Java codiert chars mit 16byte


----------



## musiKk (23. Sep 2008)

Bits, nicht Byte. Also zwei Byte pro char. Mehr dazu auch bei JavaWorld.


----------



## Wildcard (23. Sep 2008)

So simpel sind Strings nicht aufgebaut. Die Rechnung geht daneben. Da Unicode Zeichen zum Teil mit mehr als 2 byte kodiert werden müssen, gibt es sogenannte surrogate pairs, also  Kombinationen aus mehreren chars. Die Character Klasse sollte dafür einige Methoden anbieten,


----------



## Gelöschtes Mitglied 5909 (23. Sep 2008)
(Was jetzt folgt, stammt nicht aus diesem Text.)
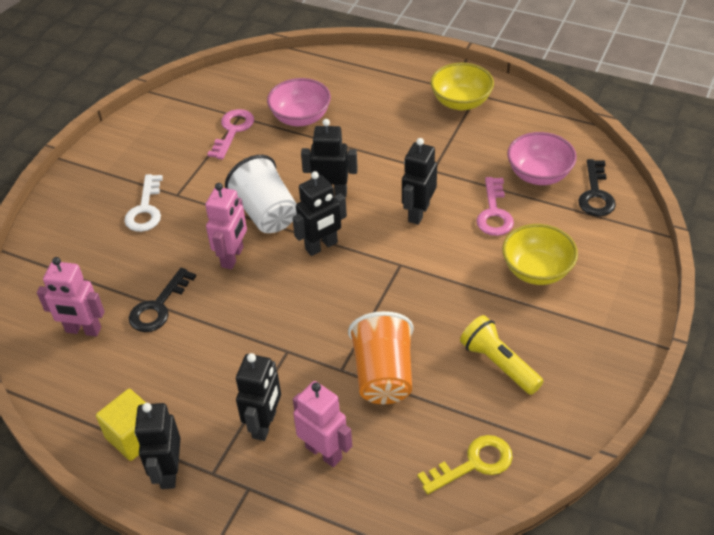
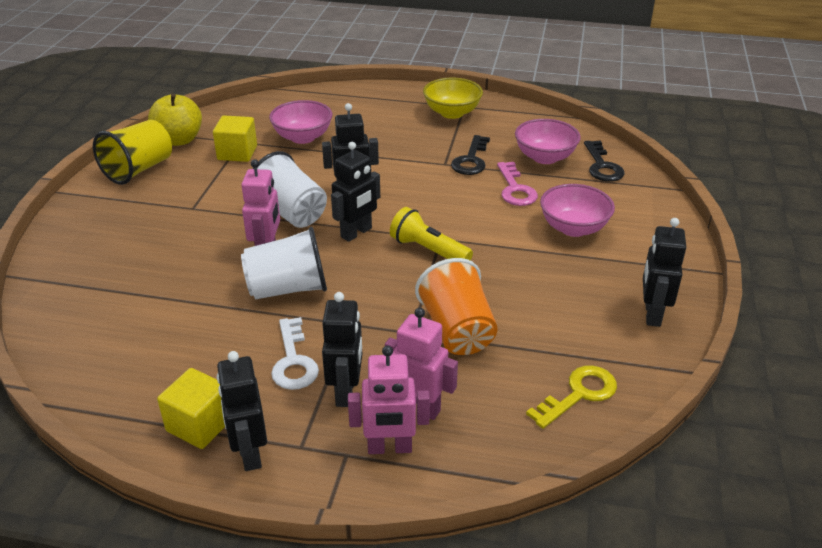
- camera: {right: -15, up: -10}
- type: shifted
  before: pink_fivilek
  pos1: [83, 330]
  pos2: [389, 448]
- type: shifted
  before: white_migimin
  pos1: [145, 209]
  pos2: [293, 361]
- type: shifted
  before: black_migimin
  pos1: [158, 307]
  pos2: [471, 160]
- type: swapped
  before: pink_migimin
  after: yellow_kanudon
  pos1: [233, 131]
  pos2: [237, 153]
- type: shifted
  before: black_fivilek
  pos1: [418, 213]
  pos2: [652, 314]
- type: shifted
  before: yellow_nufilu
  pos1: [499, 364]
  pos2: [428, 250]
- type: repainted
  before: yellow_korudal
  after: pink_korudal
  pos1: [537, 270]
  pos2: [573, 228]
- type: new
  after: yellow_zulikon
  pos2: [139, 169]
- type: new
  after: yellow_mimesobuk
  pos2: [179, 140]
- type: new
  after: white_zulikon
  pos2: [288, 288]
desweiteren würde ich mal behaupten dass ein String Objekt noch mehr speicher frisst als ein einfaches char array, auch wenn das natürlich darin gekapseöt ist. Die größe des tatsächlichen String Objekts herauszufinden ist etwas schwieriger, spontan würde ich das ganze Serialisieren und dann schaun wie groß der Spaß ist.


----------



## Leroy42 (24. Sep 2008)

raiL hat gesagt.:
			
		

> desweiteren würde ich mal behaupten dass ein String Objekt noch mehr speicher frisst als ein einfaches char array



Wieso das denn?  :shock: 

Auch ein char kann manchmal aus mehreren Bytes bestehen!


----------



## Ariol (24. Sep 2008)

musiKk hat gesagt.:
			
		

> Bits, nicht Byte. Also zwei Byte pro char. Mehr dazu auch bei JavaWorld.




Aehm, ja...


----------



## data89 (24. Sep 2008)

Und wie bestimme ich nun die Größe???  :bahnhof:


----------



## Wildcard (24. Sep 2008)

http://itblog.eckenfels.net/archives/17-Java-und-Unicode.html


----------



## Ark (24. Sep 2008)

Wofür bzw. wie genau brauchst du denn die Größe? 

Ark


----------



## SlaterB (24. Sep 2008)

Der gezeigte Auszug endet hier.